Give as a numbered list, with blank lines omitted, the lines of the rows from the line with "### This game has multiple states" to the line with "### Features", both included.

————

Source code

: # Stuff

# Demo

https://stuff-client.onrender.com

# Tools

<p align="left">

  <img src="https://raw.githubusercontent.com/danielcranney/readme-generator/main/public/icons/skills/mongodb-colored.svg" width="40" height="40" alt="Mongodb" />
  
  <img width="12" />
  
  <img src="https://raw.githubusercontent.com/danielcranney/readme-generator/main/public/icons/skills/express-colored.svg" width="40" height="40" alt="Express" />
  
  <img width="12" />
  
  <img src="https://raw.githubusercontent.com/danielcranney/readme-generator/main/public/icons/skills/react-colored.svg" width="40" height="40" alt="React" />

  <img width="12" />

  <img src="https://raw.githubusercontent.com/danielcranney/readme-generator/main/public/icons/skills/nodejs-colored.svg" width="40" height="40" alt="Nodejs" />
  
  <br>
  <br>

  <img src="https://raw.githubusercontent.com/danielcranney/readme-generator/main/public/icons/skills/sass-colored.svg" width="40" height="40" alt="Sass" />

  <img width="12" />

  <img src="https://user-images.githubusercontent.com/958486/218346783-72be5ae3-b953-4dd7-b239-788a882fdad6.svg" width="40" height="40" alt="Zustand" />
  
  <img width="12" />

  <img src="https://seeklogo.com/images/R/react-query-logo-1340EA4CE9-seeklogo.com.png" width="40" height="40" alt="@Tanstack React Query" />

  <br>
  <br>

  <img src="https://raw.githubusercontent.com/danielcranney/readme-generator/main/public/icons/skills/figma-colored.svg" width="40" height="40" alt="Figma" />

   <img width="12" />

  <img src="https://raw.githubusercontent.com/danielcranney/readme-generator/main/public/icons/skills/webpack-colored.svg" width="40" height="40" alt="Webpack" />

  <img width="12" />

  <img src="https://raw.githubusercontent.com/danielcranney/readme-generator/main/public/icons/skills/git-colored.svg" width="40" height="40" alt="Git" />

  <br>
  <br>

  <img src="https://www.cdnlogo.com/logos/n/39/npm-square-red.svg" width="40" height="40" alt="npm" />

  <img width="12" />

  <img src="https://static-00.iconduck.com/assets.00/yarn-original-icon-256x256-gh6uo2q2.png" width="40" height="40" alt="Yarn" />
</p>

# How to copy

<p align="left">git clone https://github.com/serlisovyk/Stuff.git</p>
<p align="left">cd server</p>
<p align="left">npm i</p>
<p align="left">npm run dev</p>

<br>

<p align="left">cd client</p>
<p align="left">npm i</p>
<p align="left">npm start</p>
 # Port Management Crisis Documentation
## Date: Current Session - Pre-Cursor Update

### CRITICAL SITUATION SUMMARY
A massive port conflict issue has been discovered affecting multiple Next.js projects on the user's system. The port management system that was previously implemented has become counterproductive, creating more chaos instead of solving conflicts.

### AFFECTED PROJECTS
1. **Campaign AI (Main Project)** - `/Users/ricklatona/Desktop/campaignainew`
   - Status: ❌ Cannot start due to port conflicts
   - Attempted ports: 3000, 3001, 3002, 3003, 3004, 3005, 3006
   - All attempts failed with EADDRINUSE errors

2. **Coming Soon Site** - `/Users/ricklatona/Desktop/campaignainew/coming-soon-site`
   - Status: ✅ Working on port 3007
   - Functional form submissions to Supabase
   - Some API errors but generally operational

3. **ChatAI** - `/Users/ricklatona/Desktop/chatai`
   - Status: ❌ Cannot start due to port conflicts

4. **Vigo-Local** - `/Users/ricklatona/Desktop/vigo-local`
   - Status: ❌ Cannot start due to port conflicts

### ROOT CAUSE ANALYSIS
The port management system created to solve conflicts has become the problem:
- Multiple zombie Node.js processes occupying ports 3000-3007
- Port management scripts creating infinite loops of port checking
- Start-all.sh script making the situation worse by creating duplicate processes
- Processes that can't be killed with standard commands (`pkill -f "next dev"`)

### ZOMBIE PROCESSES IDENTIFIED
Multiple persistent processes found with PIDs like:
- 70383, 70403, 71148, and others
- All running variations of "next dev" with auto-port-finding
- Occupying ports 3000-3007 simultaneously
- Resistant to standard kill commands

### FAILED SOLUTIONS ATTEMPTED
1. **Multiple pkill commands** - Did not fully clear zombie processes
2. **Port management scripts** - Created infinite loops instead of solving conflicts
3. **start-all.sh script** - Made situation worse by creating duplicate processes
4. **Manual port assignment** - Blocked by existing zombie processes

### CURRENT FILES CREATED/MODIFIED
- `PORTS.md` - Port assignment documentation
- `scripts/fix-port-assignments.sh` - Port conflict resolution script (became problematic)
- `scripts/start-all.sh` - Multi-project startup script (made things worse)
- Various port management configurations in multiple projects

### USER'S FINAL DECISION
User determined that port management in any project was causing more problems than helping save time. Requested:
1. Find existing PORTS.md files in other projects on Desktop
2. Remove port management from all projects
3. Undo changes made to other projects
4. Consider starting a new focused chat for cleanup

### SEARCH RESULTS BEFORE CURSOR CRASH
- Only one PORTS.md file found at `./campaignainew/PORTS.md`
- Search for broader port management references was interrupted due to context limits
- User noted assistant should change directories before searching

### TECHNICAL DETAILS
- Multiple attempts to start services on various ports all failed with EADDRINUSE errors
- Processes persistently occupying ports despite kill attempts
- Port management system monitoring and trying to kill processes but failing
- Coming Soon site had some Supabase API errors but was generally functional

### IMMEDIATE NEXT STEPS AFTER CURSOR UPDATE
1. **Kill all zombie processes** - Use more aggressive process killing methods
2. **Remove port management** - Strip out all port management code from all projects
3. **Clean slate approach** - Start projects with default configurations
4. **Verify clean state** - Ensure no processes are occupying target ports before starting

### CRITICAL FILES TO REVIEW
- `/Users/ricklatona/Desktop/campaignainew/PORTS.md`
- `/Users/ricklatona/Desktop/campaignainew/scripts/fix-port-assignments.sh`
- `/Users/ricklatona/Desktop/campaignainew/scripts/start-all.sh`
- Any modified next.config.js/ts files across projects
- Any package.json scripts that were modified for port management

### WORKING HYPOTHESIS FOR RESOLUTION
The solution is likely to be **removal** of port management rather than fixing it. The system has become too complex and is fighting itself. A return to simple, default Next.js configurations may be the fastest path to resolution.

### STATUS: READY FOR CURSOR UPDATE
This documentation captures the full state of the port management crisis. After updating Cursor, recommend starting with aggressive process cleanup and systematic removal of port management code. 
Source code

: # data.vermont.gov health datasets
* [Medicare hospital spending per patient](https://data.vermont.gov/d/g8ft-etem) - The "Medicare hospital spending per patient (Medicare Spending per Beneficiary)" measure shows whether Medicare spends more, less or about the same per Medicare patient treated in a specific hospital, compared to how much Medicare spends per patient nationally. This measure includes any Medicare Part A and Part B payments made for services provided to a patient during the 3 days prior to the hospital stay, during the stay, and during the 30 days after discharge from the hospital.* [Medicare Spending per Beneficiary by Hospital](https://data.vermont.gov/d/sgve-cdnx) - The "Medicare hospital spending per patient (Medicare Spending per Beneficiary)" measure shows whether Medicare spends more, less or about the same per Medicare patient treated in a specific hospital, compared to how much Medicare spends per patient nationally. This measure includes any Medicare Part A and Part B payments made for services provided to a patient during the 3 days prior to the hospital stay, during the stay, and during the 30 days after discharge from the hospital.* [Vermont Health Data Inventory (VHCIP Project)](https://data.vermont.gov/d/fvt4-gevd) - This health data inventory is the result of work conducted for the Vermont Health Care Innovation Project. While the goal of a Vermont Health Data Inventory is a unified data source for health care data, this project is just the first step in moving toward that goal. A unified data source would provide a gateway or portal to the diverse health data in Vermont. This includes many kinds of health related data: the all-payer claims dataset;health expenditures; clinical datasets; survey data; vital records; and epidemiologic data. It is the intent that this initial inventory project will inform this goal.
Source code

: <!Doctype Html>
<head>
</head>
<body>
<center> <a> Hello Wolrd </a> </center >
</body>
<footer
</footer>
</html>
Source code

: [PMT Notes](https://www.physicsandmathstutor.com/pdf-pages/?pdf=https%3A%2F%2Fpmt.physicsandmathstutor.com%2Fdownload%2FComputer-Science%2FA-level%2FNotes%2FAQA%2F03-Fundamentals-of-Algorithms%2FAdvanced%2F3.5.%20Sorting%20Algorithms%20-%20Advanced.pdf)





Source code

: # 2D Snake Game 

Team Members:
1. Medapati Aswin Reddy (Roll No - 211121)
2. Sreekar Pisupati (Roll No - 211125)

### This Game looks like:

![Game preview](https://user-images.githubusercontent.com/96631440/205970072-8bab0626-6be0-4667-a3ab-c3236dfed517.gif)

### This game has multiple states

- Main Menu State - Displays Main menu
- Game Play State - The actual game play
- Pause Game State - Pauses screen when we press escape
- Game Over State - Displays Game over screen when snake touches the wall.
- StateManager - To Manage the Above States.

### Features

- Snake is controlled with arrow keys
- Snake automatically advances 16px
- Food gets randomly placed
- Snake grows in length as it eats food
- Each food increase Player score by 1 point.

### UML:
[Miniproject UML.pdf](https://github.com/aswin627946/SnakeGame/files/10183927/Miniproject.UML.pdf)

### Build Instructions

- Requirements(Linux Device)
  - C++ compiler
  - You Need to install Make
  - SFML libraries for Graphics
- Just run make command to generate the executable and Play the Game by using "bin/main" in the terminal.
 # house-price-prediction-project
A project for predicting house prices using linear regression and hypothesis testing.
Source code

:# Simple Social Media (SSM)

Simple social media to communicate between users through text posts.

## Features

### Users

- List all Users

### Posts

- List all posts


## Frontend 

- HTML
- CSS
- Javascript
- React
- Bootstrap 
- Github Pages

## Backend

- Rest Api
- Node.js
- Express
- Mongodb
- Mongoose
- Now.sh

————

ANSWER SECTION:
1. ### This game has multiple states
2. - Main Menu State - Displays Main menu
3. - Game Play State - The actual game play
4. - Pause Game State - Pauses screen when we press escape
5. - Game Over State - Displays Game over screen when snake touches the wall.
6. - StateManager - To Manage the Above States.
7. ### Features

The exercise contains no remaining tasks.